¿Por qué los baños modernos están abandonando gradualmente los calentadores de lámpara antiguos?
Los calentadores de lámpara son algo que hemos tolerado durante años, pero ya es hora de cambiarlos. Hoy en día, cada vez más personas los reemplazan por calentadores infrarrojos resistentes al agua. Y, la verdad, tiene todo el sentido del mundo.
Los calentadores de lámpara antiguos ya no sirven para nada. Aunque calientan la superficie, constantemente luchan contra la humedad. Esta entra en el dispositivo y, en poco tiempo, este se daña rápidamente.
Los calentadores infrarrojos, en cambio, están diseñados para funcionar en entornos húmedos y con vapor. Dirigen el calor directamente hacia uno mismo, no hacia el aire vacío.
La fuerza detrás del calor: ¿Qué hace que funcionen?
Estos dispositivos están diseñados para generar mucha energía en un espacio pequeño. La mayoría funcionan con voltajes estándar de 220V–240V; en entornos industriales, pueden usar 400V. A partir de un tubo de unos 300 mm a 600 mm de largo, se obtiene una potencia de 1500W a 2500W.
La idea es sencilla: cuanto mayor sea el voltaje, mayor será la potencia en un espacio reducido. Así, se obtiene mucho calor sin ocupar mucho espacio.

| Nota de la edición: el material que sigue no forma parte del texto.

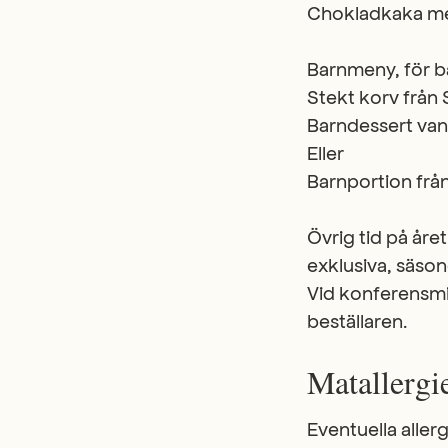
Chokladkaka med
Barnmeny, för bar
Stekt korv från 
Barndessert vani
Eller
Barnportion frå
Övrig tid på åre
exklusiva, säso
Vid konferensm
beställaren.
Matallergi
Eventuella alle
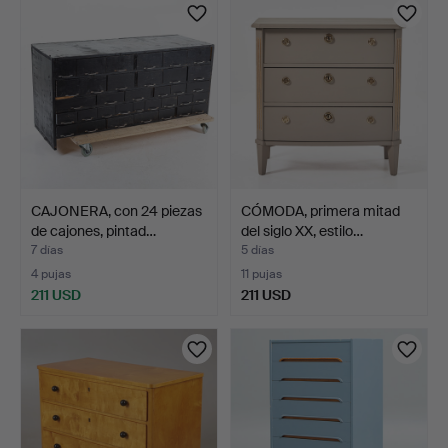
CAJONERA, con 24 piezas
CÓMODA, primera mitad
de cajones, pintad…
del siglo XX, estilo…
7 días
5 días
4 pujas
11 pujas
211 USD
211 USD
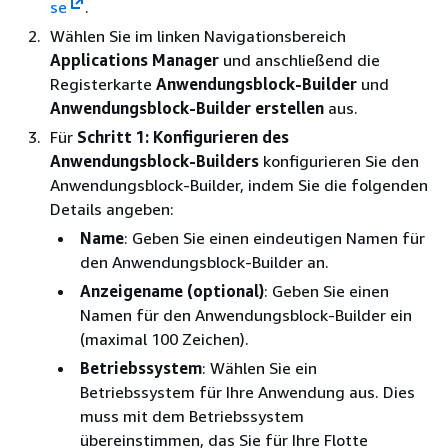
se
.
Wählen Sie im linken Navigationsbereich
Applications Manager
und anschließend die
Registerkarte
Anwendungsblock-Builder
und
Anwendungsblock-Builder erstellen
aus.
Für
Schritt 1: Konfigurieren des
Anwendungsblock-Builders
konfigurieren Sie den
Anwendungsblock-Builder, indem Sie die folgenden
Details angeben:
Name
: Geben Sie einen eindeutigen Namen für
den Anwendungsblock-Builder an.
Anzeigename (optional)
: Geben Sie einen
Namen für den Anwendungsblock-Builder ein
(maximal 100 Zeichen).
Betriebssystem
: Wählen Sie ein
Betriebssystem für Ihre Anwendung aus. Dies
muss mit dem Betriebssystem
übereinstimmen, das Sie für Ihre Flotte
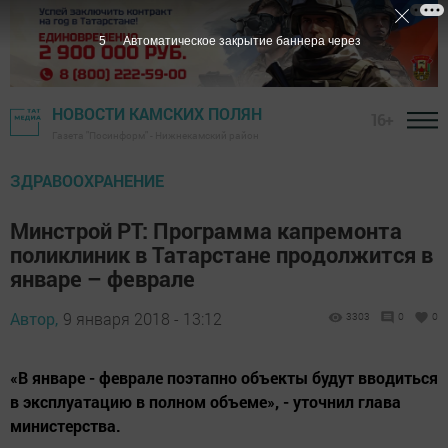
4
Автоматическое закрытие баннера через
НОВОСТИ КАМСКИХ ПОЛЯН
16+
Газета "Посинформ" - Нижнекамский район
ЗДРАВООХРАНЕНИЕ
Минстрой РТ: Программа капремонта
поликлиник в Татарстане продолжится в
январе – феврале
Автор,
9 января 2018 - 13:12
3303
0
0
«В январе - феврале поэтапно объекты будут вводиться
в эксплуатацию в полном объеме», - уточнил глава
министерства.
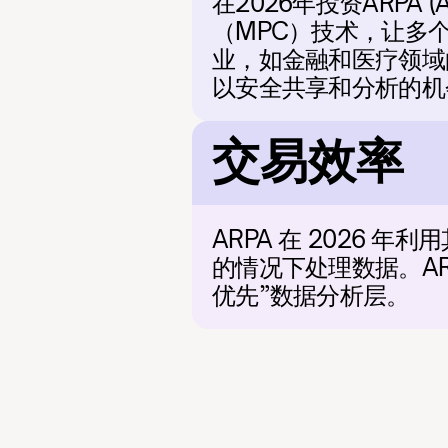
在2026年投资ARPA
（MPC）技术，让多
业，如金融和医疗领域
以安全共享和分析的机
交易效率
ARPA 在 2026 
的情况下处理数据。A
优先”数据分析层。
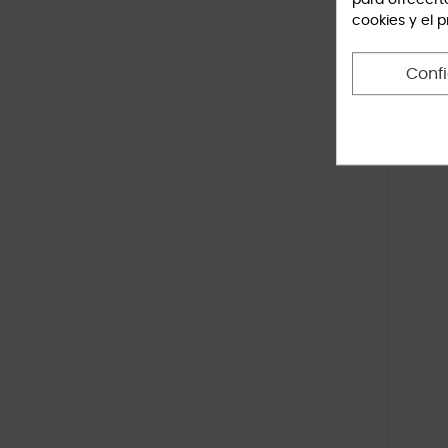
para ofrecert
cookies y el 
Conf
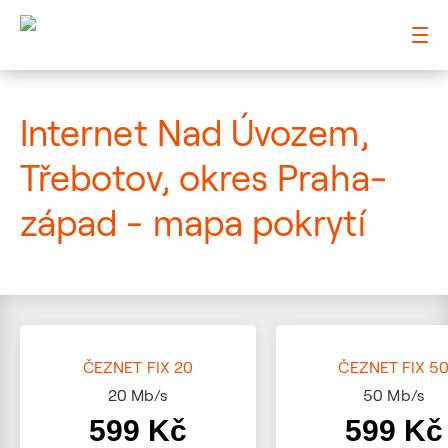
: Mapa pokrytí ulice
Internet Nad Úvozem,
Třebotov, okres Praha-
západ - mapa pokrytí
ČEZNET FIX 20
ČEZNET FIX 5
20
Mb/s
50
Mb/s
599 Kč
599 Kč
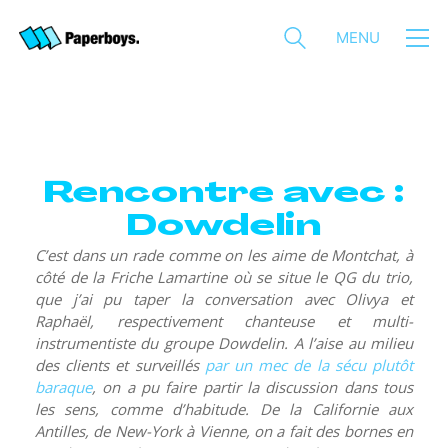
MENU
Rencontre avec :
Dowdelin
C’est dans un rade comme on les aime de Montchat, à
côté de la Friche Lamartine où se situe le QG du trio,
que j’ai pu taper la conversation avec Olivya et
Raphaël, respectivement chanteuse et multi-
instrumentiste du groupe Dowdelin. A l’aise au milieu
des clients et surveillés
par un mec de la sécu plutôt
baraque
, on a pu faire partir la discussion dans tous
les sens, comme d’habitude. De la Californie aux
Antilles, de New-York à Vienne, on a fait des bornes en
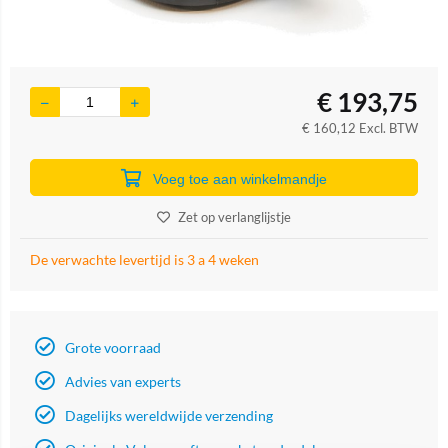
€
193,75
€
160,12
Excl. BTW
Voeg toe aan winkelmandje
Zet op verlanglijstje
De verwachte levertijd is 3 a 4 weken
Grote voorraad
Advies van experts
Dagelijks wereldwijde verzending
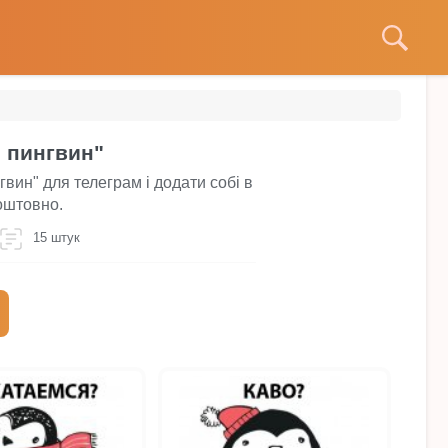
й пингвин"
вин" для телеграм і додати собі в
коштовно.
15 штук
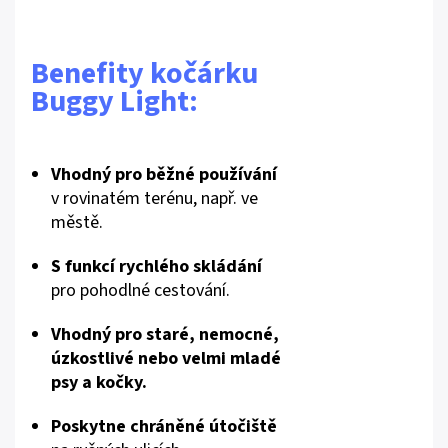
Benefity kočárku
Buggy Light:
Vhodný pro běžné používání
v rovinatém terénu, např. ve
městě.
S funkcí rychlého skládání
pro pohodlné cestování.
Vhodný pro staré, nemocné,
úzkostlivé nebo velmi mladé
psy a kočky.
Poskytne chráněné útočiště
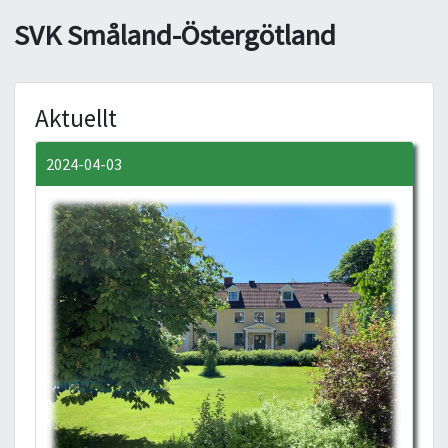
SVK Småland-Östergötland
Aktuellt
2024-04-03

Esto los convierte en un reemplazo ideal para los sistemas antiguos. Pero hay que planificar bien: más potencia significa más calor en la habitación, así que es necesario asegurarse de que el cableado sea adecuado y de que haya suficiente circulación de aire para mantener todo fresco.
Lo que hay dentro del tubo
En el corazón de estos dispositivos se encuentra un tubo de cuarzo, lleno de gas halógeno. ¿Por qué? Porque se calienta rápidamente y mantiene ese calor de forma constante. El filamento interno funciona a temperaturas más altas que las de una lámpara normal, lo que permite que el calor se emita en el rango de ondas infrarrojas短波. Es ese calor directo y efectivo el que hace que nos sintamos cómodos.
El tubo también cuenta con un revestimiento especial que protege contra cambios bruscos de temperatura y daños causados por la humedad.
El punto de conexión es el conector R7s. Es un conector simple y resistente que puede manejar grandes cantidades de corriente sin sobrecalentarse o dejar de funcionar. Es fácil de conectar, se mantiene estable incluso con algo de vibración, y facilita su instalación, incluso en espacios reducidos.
Las ventajas prácticas: Comodidad, facilidad y tranquilidad
Si estás renovando un baño, la impermeabilidad es algo indispensable. Los calentadores infrarrojos tienen estructuras selladas y terminales que resisten el vapor y las salpicaduras. Sin corrosión, sin problemas.
Y lo mejor: sientes el calor casi al instante. Calienta directamente tu cuerpo, no el aire a tu alrededor. Así, obtienes esa sensación de comodidad sin perder energía calentando espacios vacíos.
La instalación es sencilla: basta con montar el soporte, conectar los cables R7s y sellar los puntos de entrada. Listo.
Solo recuerda una cosa: como el calor es muy concentrado, debes colocarlo con cuidado para que los materiales cercanos no se sobrecalienten.
Para quienes planean realizar este tipo de proyectos, esto significa un rendimiento fiable, menos problemas en el futuro y una renovación que cumple con los requisitos técnicos.